Your objective
When you come to the line with "input logic [4:0]", begin repeating; continue exactly through the final line of the records and include nothing from before.

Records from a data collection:
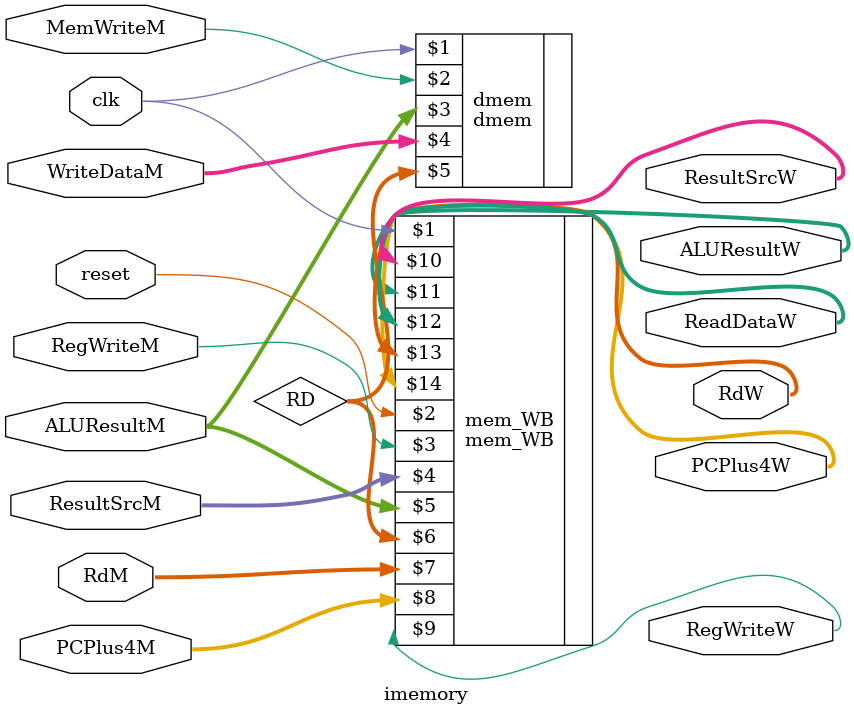
<source format=sv>
`timescale 1ns / 1ps


module imemory(
    input logic clk, reset,
    input logic RegWriteM,
    input logic [1:0] ResultSrcM,
    input logic MemWriteM,
    input logic [31:0] ALUResultM,
    input logic [31:0] WriteDataM,
    input logic [4:0] RdM,
    input logic [31:0] PCPlus4M,
    
    output logic RegWriteW,
    output logic [1:0] ResultSrcW,
    output logic [31:0] ALUResultW,
    output logic [31:0] ReadDataW,
    output logic [4:0] RdW, 
    output logic [31:0] PCPlus4W
    
    );
logic [31:0] RD;
dmem dmem(clk, MemWriteM, ALUResultM, WriteDataM, RD );
mem_WB mem_WB(clk, reset, RegWriteM, ResultSrcM, ALUResultM, RD, RdM, PCPlus4M,
RegWriteW, ResultSrcW, ALUResultW, ReadDataW, RdW, PCPlus4W );
endmodule

</source>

Your solution
    input logic [4:0] RdM,
    input logic [31:0] PCPlus4M,
    
    output logic RegWriteW,
    output logic [1:0] ResultSrcW,
    output logic [31:0] ALUResultW,
    output logic [31:0] ReadDataW,
    output logic [4:0] RdW, 
    output logic [31:0] PCPlus4W
    
    );
logic [31:0] RD;
dmem dmem(clk, MemWriteM, ALUResultM, WriteDataM, RD );
mem_WB mem_WB(clk, reset, RegWriteM, ResultSrcM, ALUResultM, RD, RdM, PCPlus4M,
RegWriteW, ResultSrcW, ALUResultW, ReadDataW, RdW, PCPlus4W );
endmodule

</source>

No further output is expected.